Where Alexander's world met Persia and India

Ammad Ali on the ancient Zorostrian fire temple site at Jandial, near Taxila

Where Alexander's world met Persia and India
The year was 44 A.D. Greek philosopher Apollonius of Tyana travelled hundreds of miles to meet the King of the Indo-Parthian dynasty, Gondophares, near the walled city of Sirkap. This was the second city of Taxila. The site where he stayed was later discussed by the Sophist, Philostratus, in his book Life of Apollonius where he recounts his journey to India and the significant places that he saw – around one-and-a-half century after the travels of Apollonius.

Philostratus notes that Apollonius of Tyana stopped over at a Parthian fire sanctuary of Hellenic style. Today, that once opulent and vast Zoroastrian fire temple welcomes visitors with a few signs of what it once was. There are some fragments of sandstone columns and walls standing on a mound to the north of Sirkap city. Thanks are due to Sir John Marshall and Ghulam Qadir, who uncovered this temple concealed under layers of soil and the passage of centuries.

Mr. Isphanyar M. Bhandara - Image Credits - Murree Brewery Co. Ltd.

§ §

GOAL 1 — In the article about the fire temple at Jandial, who uncovered the buried temple?
GOAL 2 — Write what comes next in the article about the fire temple at Jandial, picking up right after its final line.

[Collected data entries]
§ §

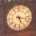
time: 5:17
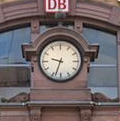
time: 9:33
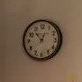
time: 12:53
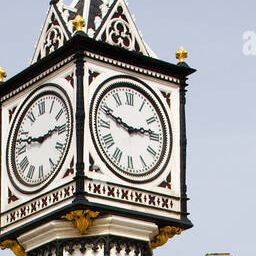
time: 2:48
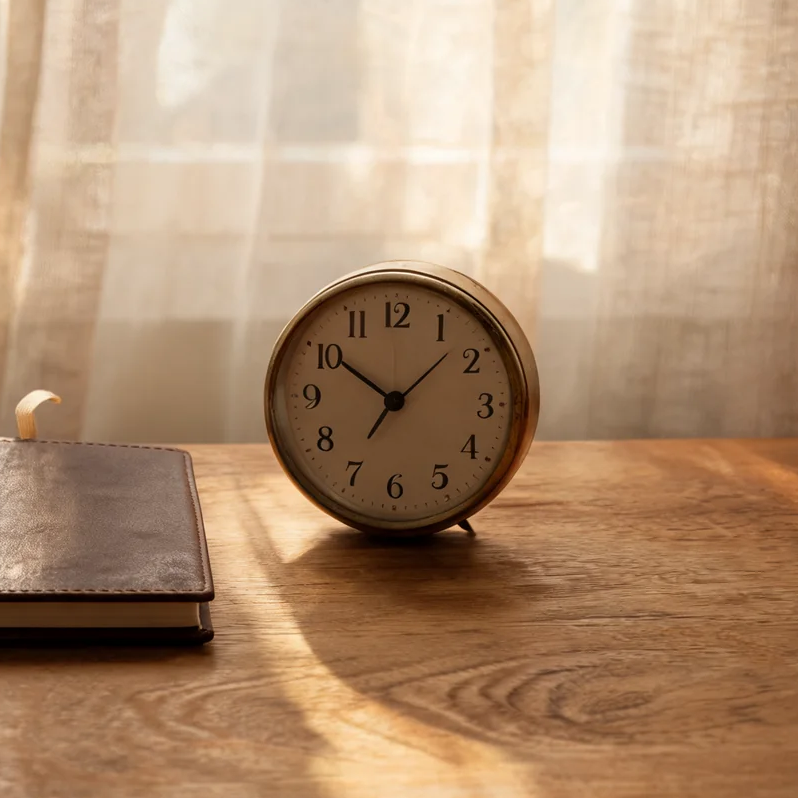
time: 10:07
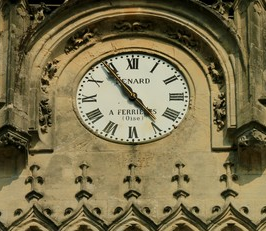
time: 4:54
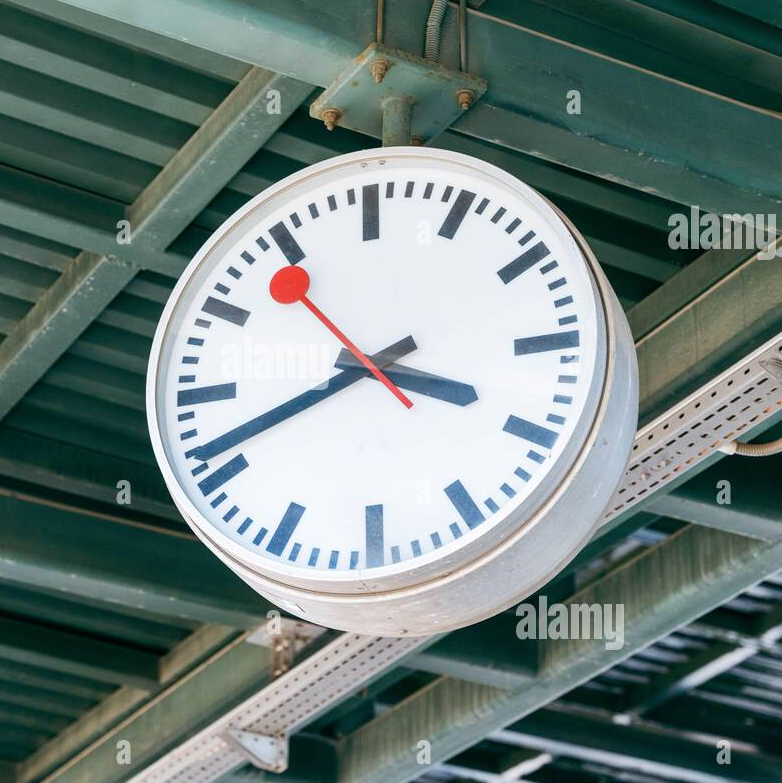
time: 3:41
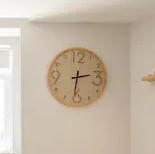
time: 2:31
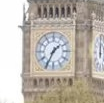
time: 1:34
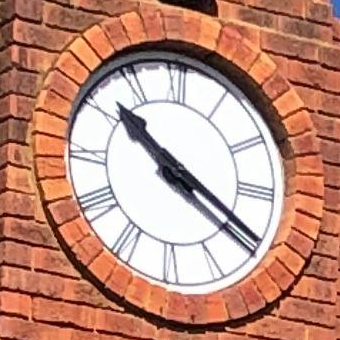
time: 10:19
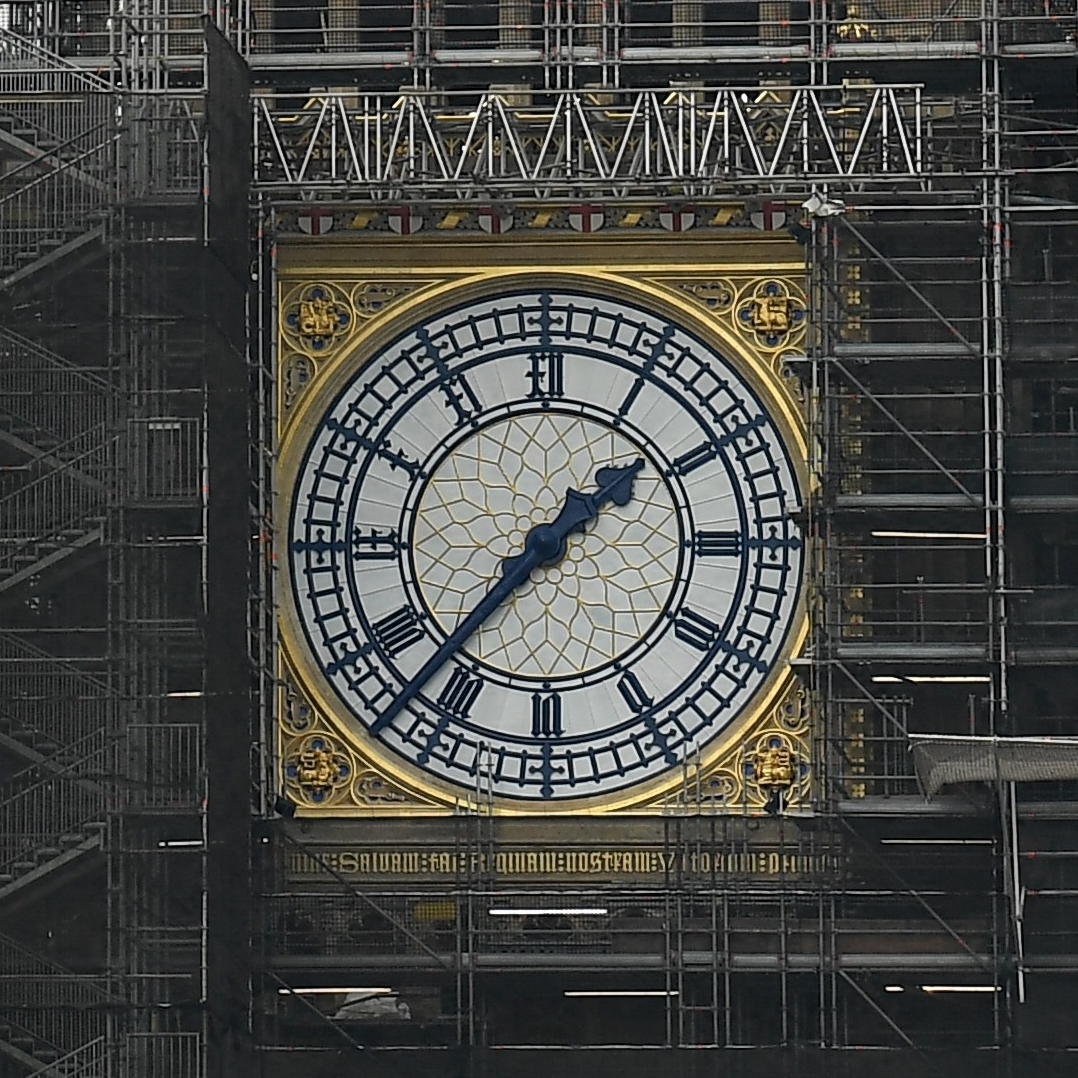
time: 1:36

§ §

RIGHT ANSWER 1 — Sir John Marshall and Ghulam Qadir.

RIGHT ANSWER 2 —
The temple is quite similar to the better known Greek temples of the era. The structure is in limestone and kanjur with plaster on the facade. Kanjur is a porous form of sedimentary stone, used in Gandhara. Technically, the temple would be a distyle-in-antis (i.e. it had two columns between two projecting walls). A pronaos, naos and opisthodomos can also be discerned (entrance hall, cult room and back chamber respectively). Philostratus, the author of the Life of Apollonius, writes that the temple was decorated with copper plates showing the exploits of Alexander of Macedon and King Porus. He notes that just outside the city walls was a temple of near 100 ft of Porphyry and in it was a shrine – small considering the size of the temple and its many columns. Here there copper tablets and reliefs representing the feats of Alexander and Porus. The elephants, horses, soldiers and armour were portrayed in a mosaic of silver gold and oxidised copper. They also told of the noble and generous spirit of Porus – for it was not until after the death of Alexander that he placed them in temple. They represented Alexander as conqueror and Porus himself as conquered, wounded and receiving.

Archaeologists have shown that there were windows, which is also unusual for a Greek temple. A convincing explanation is that they did not serve to let in light, but oxygen for the sacred fire. This is one argument for the thesis that the temple was dedicated to Ahuramazda. There are stairs inside the opisthodomos (back chamber), so there must have been a second floor. This is important because it proves that there was an elevated superstructure – definitely not a Greek element, but something that can easily be explained if the temple was dedicated to Ahuramazda. The sanctuary was, in this interpretation, a large artificial mound. Numismatic evidence indicates that the sanctuary was still used in the late 6th century AD.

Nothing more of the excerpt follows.